- **TO-DO ITEM**
Every line of the data should be retyped with no difference from the original.

- **DATASET CONTENT**
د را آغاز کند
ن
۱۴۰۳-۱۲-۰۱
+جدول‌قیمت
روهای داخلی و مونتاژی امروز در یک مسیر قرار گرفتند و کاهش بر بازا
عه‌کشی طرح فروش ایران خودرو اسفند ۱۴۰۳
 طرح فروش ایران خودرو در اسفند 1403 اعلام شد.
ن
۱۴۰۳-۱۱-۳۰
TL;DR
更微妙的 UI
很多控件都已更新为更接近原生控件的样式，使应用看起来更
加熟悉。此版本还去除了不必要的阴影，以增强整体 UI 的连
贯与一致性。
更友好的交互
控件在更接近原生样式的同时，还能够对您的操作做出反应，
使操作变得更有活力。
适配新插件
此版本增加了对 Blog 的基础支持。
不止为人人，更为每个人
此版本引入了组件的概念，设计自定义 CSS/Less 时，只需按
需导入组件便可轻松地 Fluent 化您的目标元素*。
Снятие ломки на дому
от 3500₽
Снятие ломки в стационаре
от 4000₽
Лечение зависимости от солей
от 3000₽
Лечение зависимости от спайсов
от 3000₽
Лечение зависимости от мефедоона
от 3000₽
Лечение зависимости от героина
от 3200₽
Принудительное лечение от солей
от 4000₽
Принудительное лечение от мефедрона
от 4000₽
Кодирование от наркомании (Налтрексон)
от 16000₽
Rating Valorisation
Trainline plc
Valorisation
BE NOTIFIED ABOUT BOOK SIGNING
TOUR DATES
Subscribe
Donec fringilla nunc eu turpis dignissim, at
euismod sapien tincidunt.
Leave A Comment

- **TASK RESPONSE**
د را آغاز کند
ن
۱۴۰۳-۱۲-۰۱
+جدول‌قیمت
روهای داخلی و مونتاژی امروز در یک مسیر قرار گرفتند و کاهش بر بازا
عه‌کشی طرح فروش ایران خودرو اسفند ۱۴۰۳
 طرح فروش ایران خودرو در اسفند 1403 اعلام شد.
ن
۱۴۰۳-۱۱-۳۰
TL;DR
更微妙的 UI
很多控件都已更新为更接近原生控件的样式，使应用看起来更
加熟悉。此版本还去除了不必要的阴影，以增强整体 UI 的连
贯与一致性。
更友好的交互
控件在更接近原生样式的同时，还能够对您的操作做出反应，
使操作变得更有活力。
适配新插件
此版本增加了对 Blog 的基础支持。
不止为人人，更为每个人
此版本引入了组件的概念，设计自定义 CSS/Less 时，只需按
需导入组件便可轻松地 Fluent 化您的目标元素*。
Снятие ломки на дому
от 3500₽
Снятие ломки в стационаре
от 4000₽
Лечение зависимости от солей
от 3000₽
Лечение зависимости от спайсов
от 3000₽
Лечение зависимости от мефедоона
от 3000₽
Лечение зависимости от героина
от 3200₽
Принудительное лечение от солей
от 4000₽
Принудительное лечение от мефедрона
от 4000₽
Кодирование от наркомании (Налтрексон)
от 16000₽
Rating Valorisation
Trainline plc
Valorisation
BE NOTIFIED ABOUT BOOK SIGNING
TOUR DATES
Subscribe
Donec fringilla nunc eu turpis dignissim, at
euismod sapien tincidunt.
Leave A Comment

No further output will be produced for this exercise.